After that, however, other issues kept prices and wait times high, the group said. Those include increased demand for new vehicles from fire departments that had received COVID-relief money from the federal government, Environmental Protection Agency mandates and workforce changes.

The fire chiefs’ association urged the Trump administration and Congress to help fix the problem by working with manufacturers “to prioritize the delivery of semiconductors, chassis, engines and other fire apparatus components.”

Other fire industry leaders have pointed to another possible contributor to the issue — a rapid consolidation of fire vehicle manufacturers.

In May, the International Association of Fire Fighters, a union representing over 350,000 firefighters and emergency medical workers in North America, and the nonpartisan, nonprofit, anti-monopoly American Economic Liberties Project group wrote to U.S. Department of Justice and Federal Trade Commission leaders, urging them to “investigate and take action against consolidation in fire and emergency vehicle manufacturers.”

According to the letter, three companies — REV Group, Oshkosh and Rosenbauer — dominate two-thirds of the fire apparatus manufacturing industry.

“The consolidation trend has stifled competition, leading to two core problems … skyrocketing prices … and brutal backlogs,” the groups told the federal agencies. “These problems have reduced the readiness of fire departments to respond to emergencies, with dire consequences for public safety.”
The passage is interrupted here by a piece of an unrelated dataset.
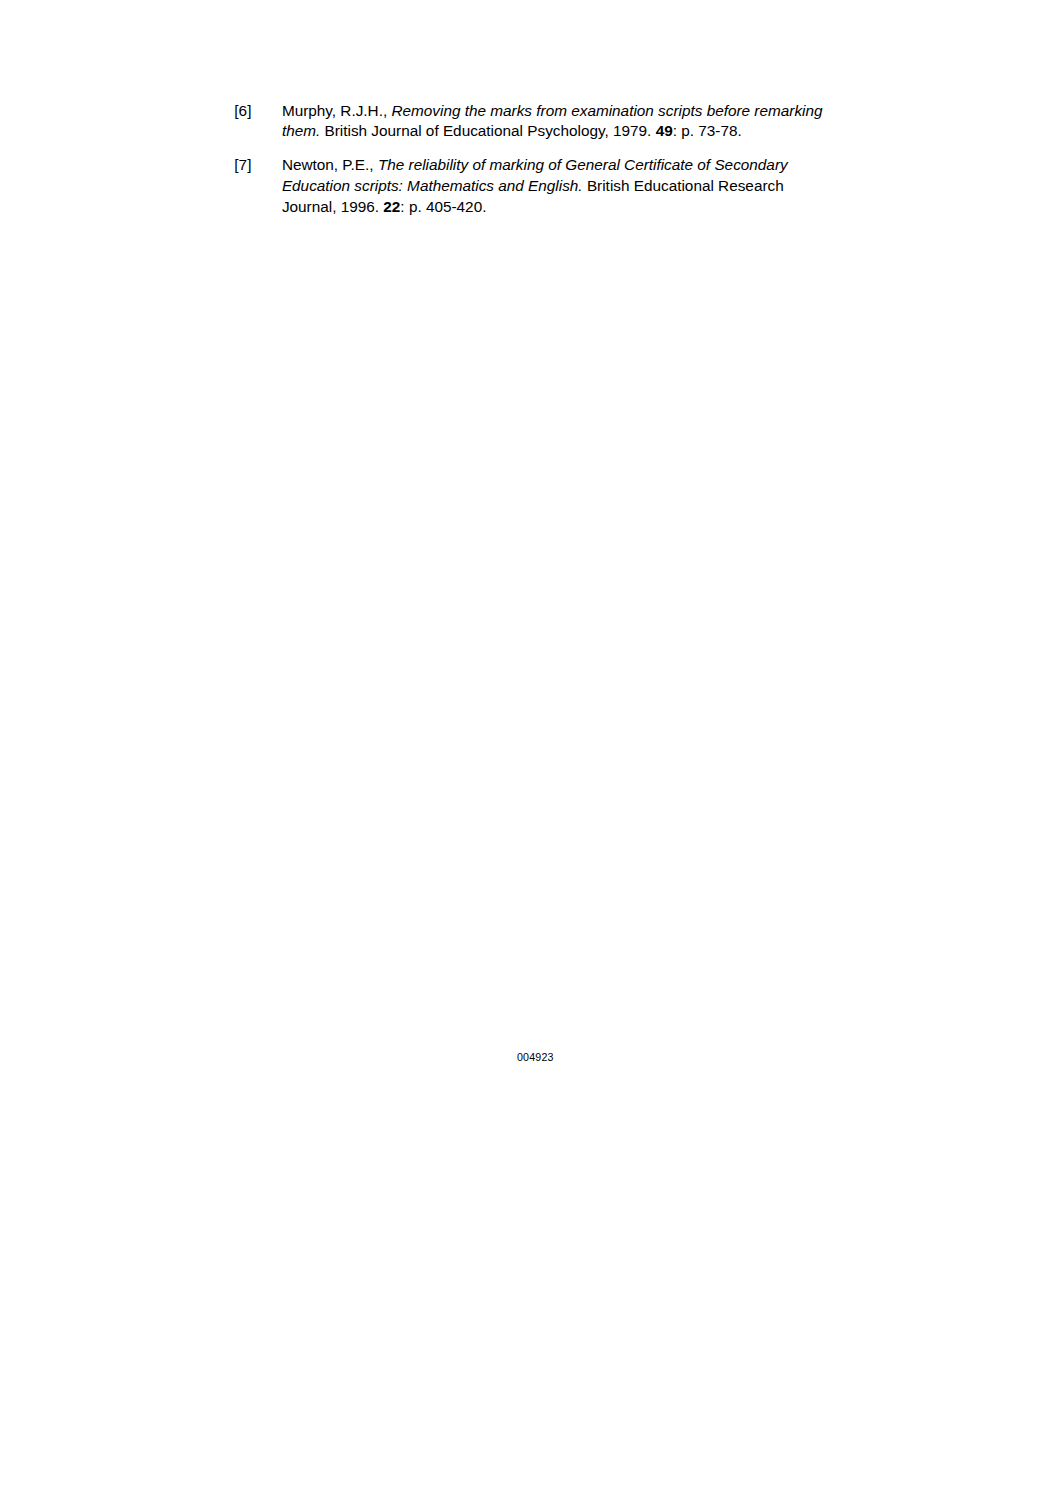[6] Murphy, R.J.H., Removing the marks from examination scripts before remarking them. British Journal of Educational Psychology, 1979. 49: p. 73-78.
[7] Newton, P.E., The reliability of marking of General Certificate of Secondary Education scripts: Mathematics and English. British Educational Research Journal, 1996. 22: p. 405-420.
004923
Local fire chiefs have noticed the consolidation of the fire vehicle manufacturing industry.

“There’s not a lot of people in the business,” Hebert said. “They’ve all kind of merged.”

Leek described it as “massive consolidation.”

“There are only a couple large players, and there used to be dozens and dozens of fire apparatus manufacturers,” he said.

The top three manufacturers own the companies making most of the fire vehicles for Clark County fire departments. Pierce, which makes engines for Camas-Washougal, Fire District 6 and Clark-Cowlitz fire departments, is a subsidiary of Oshkosh, and KME, which produces apparatus for the Vancouver Fire Department, is a subsidiary of REV Group.

Perez amendment

Fire chiefs in Southwest Washington have brought the issue to the attention of U.S. Rep. Marie Gluesenkamp Perez, D-Skamania, and urged her to take action.

In mid-September, Perez announced that her amendment to address corporate consolidation in the fire truck and emergency vehicle industry had unanimously passed the House Appropriations committee with bipartisan support.

The amendment urges the FTC to report to Congress on how such consolidation has impacted prices and wait times.

“One thing I’ve heard over and over from first responders across Southwest Washington is how much the cost of emergency vehicles has increased,” Perez said in a Sept. 15 news release. “I don’t think corporations are just run by greedy suits, but it’s important that we understand the federal government’s role in this, because candidly most of the funding for these emergency apparatuses come from our tax dollars.”

In a House Appropriations committee meeting held last month, Perez said the consolidation that has happened in the fire apparatus manufacturing industry is profound.

“It’s estimated that 65 to 75 percent of the emergency vehicle industry has been consolidated by just three companies,” Perez said. “And that means that our taxpayers, our emergency responders, are left footing the bill on this.”

That’s a message many fire officials in Southwest Washington would like local taxpayers to understand.

“Oftentimes, the public looks at the need for more tax revenues to maintain these essential services, and they don’t understand that these are costs we can’t control,” Free said. “They think it’s mismanagement or runaway labor costs. … I think it’s important for them to understand these cost escalations.”

Leek, Vancouver’s interim fire chief, agreed.

“It’s hard for people to understand how (this) affects them directly,” he said. “But we end up having to make a choice — either we reduce service or we increase taxes.”